The $100 box? It's already here

While Gates and Negroponte fire off at each other, CNET News.com's Charles Cooper finds a no-name upstart that's beaten both to market.

Charles Cooper Former Executive Editor / News
Charles Cooper was an executive editor at CNET News. He has covered technology and business for more than 25 years, working at CBSNews.com, the Associated Press, Computer & Software News, Computer Shopper, PC Week, and ZDNet.
Charles Cooper
4 min read
Nicholas Negroponte and Bill Gates have publicly dueled for months about how best to supply inexpensive computing to the world's masses.

Negroponte, the co-founder of the Media Lab at the Massachusetts Institute of Technology, has put forward specifications for a pedal-powered laptop, as many countries targeted by the One Laptop Per Child plan do not have electric power in remote areas.

Negroponte's best guesstimate is that the organization will have a workable machine ready for shipment within the year.

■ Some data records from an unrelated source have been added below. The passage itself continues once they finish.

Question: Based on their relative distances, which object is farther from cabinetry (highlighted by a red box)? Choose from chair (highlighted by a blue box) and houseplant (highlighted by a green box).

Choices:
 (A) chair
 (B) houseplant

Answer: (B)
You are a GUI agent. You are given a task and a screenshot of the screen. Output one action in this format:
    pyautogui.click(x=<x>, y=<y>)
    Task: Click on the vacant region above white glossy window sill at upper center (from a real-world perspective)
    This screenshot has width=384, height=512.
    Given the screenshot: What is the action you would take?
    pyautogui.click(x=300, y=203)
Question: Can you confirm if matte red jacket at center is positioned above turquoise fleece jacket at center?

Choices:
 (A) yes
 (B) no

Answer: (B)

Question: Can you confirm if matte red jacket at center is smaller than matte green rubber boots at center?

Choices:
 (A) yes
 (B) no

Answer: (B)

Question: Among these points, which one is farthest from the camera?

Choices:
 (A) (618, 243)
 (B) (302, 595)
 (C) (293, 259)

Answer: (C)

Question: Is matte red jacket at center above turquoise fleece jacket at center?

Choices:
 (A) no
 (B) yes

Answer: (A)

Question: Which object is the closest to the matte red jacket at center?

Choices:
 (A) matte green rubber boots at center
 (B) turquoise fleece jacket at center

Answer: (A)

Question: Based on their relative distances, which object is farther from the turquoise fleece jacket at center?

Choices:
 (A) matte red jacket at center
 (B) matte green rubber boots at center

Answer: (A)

He claims that an initial 5 million to 15 million test units will become available by that time. But even if he hits that target, that's a veritable eternity in the computer business.

At this point, Gates' plans are even more ephemeral. Seems the only thing Microsoft's co-founder is sure about is that he does not think much of Negroponte's proposal. During a Microsoft-sponsored event for government leaders in March, Gates dismissed the idea of a shared computer--a barb apparently aimed at Negroponte.

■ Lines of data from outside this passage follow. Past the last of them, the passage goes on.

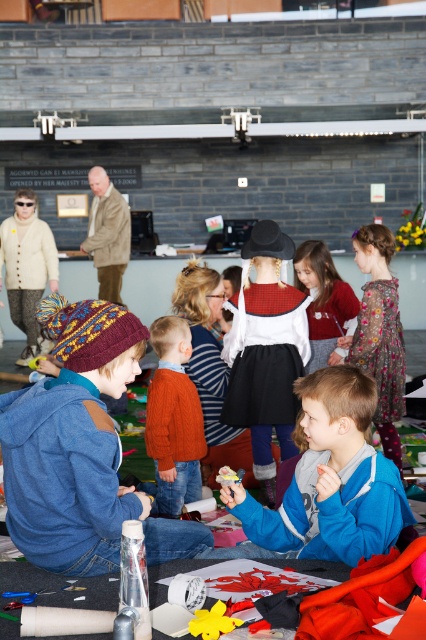
Question: In this image, where is blue fleece jacket at center located relative to velvet red sweater at center?

Choices:
 (A) left
 (B) right

Answer: (A)

Question: Is knitted woolen hat at lower left thinner than velvet red sweater at center?

Choices:
 (A) no
 (B) yes

Answer: (A)

Question: Which of the following is the farthest from the observer?

Choices:
 (A) (354, 307)
 (B) (80, 301)
 (C) (164, 406)
 (D) (267, 531)

Answer: (A)

Question: Can you confirm if orange knitted sweater at center is positioned below velvet red sweater at center?

Choices:
 (A) yes
 (B) no

Answer: (A)

Question: Considering the real-world distances, which object is farthest from the blue fleece jacket at center?

Choices:
 (A) orange knitted sweater at center
 (B) velvet red sweater at center
 (C) knitted woolen hat at lower left

Answer: (B)

Question: Among these objects, which one is nearest to the camera?

Choices:
 (A) knitted woolen hat at lower left
 (B) velvet red sweater at center

Answer: (A)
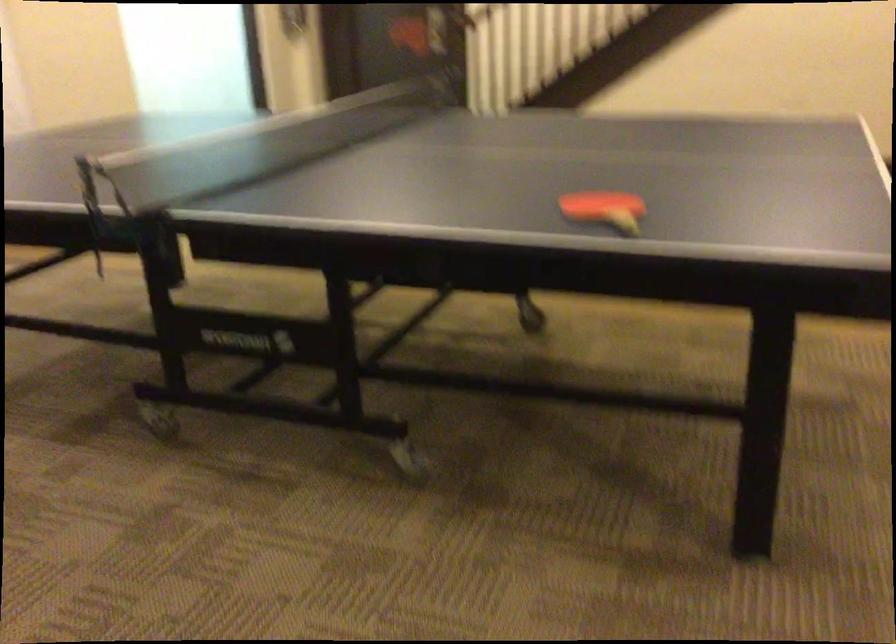
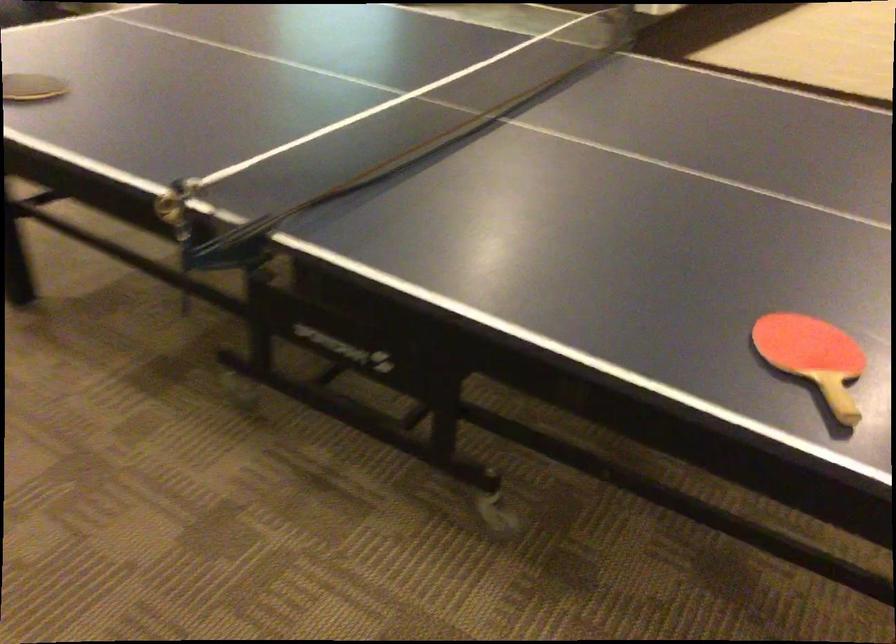
From the picture: Which direction would the cameraman need to move to produce the second image?

The cameraman moved toward left, forward.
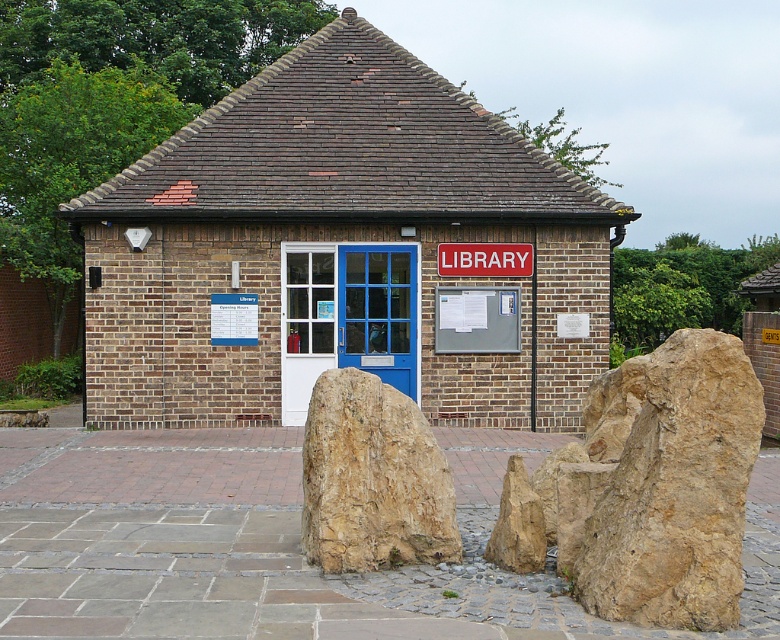
You are standing in front of the library building and want to touch both the point at coordinate point (702, 541) and point at coordinate point (445, 260). Which point should you reach for first?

"If you are going to go have people share the computer, get a broadband connection and have somebody there who can help support the user. Jeez, get a decent computer where you can actually read the text, and you're not sitting there cranking the thing while you're trying to type," Gates was quoted as saying.

OK, but if the point is to deliver a 21st century computing device to the world's masses, it may already be here. While Gates and Negroponte continue to debate the form and function of their respective plans for the $100 PC, a South Korean startup called nComputing has already beaten them to the punch.

Why haven't you heard about nComputing?

Could be because it's been flying too far below the (American) radar for most people to notice. But in the last 18 months, nComputing has shipped about 80,000 units to customers in the Asia Pacific and Latin American regions at prices, in some cases, below the magic $100 mark.

More recently, the company won a high-profile contract to supply the World Trade Organization's December meeting in Hong Kong. nComputing also received the award for best server-based application at the CeBit conference in Hannover, Germany, earlier this year. Now the company's stepping up its presence in the U.S.

The odds are admittedly against a newbie entering a commodity hardware niche in an increasingly hardscrabble market. But if we've learned anything about the history of the technology business, it's that the constellation is always in motion. It wasn't so long ago that the digerati determined we were forever destined to live in an all-Microsoft Windows world. Then came Linux and Java--not to mention a revived Apple--and you know the rest of that story.

nComputing has something else in its favor. Steve Dukker, a savvy technology veteran who put eMachines on the map as its founding chief executive, has signed on to help do the same for nComputing in this country. (The CEO is Young Song, who was a co-founder of eMachines.) It's hard to handicap the chances of any start-up, but management savvy counts for a lot. Dukker did this once; if the stars align in the right way, maybe he can do it again.

I've seen the systems up close. They run structured applications, such as spreadsheets or word processors, without apparent problem. Each system on the network operates as if it were an independent terminal. You might run into performance issues with transaction-intensive computer games. But that's not the market these guys want to target--and if we're talking about reaching the untethered and underprivileged billions, the story becomes quite interesting.

nComputing's systems do not use chips from Intel or Advanced Micro Devices (or Microsoft operating systems).

The company instead has implemented an entire "thin client" system on a single chip with no operating system or application programs. As nComputing increases product volume, it expects prices per unit will plummet. Dukker says the margins are still sufficient to support a business.

An add-in card supports up to three additional users, hardwired up to 30 feet away from the host CPU over regular unshielded twisted pair wiring. You can add up to two cards into a single, low-end PC to support a total of seven users. That pushes the cost-per-user below the $70 per seat mark.

nComputing also sells a couple of versions of a terminal server for Windows.

One runs natively under Microsoft Windows and, for that matter, Linux. That version generates an environment where a number of users can share a single copy of Windows or Linux loaded onto the host PC. The second version is deployed in conjunction with VMWare, so you have several virtual machines, each running its own copy of Windows or Linux (or both) in a mixed environment.

None of this means nComputing is destined to beat out the efforts of Negroponte or Gates. This promises to be a protracted and competitive race where name recognition and industry throw-weight count for an awful lot. But wouldn't it be something if the underdog snuck past the big dogs because they were too busy arguing with each other?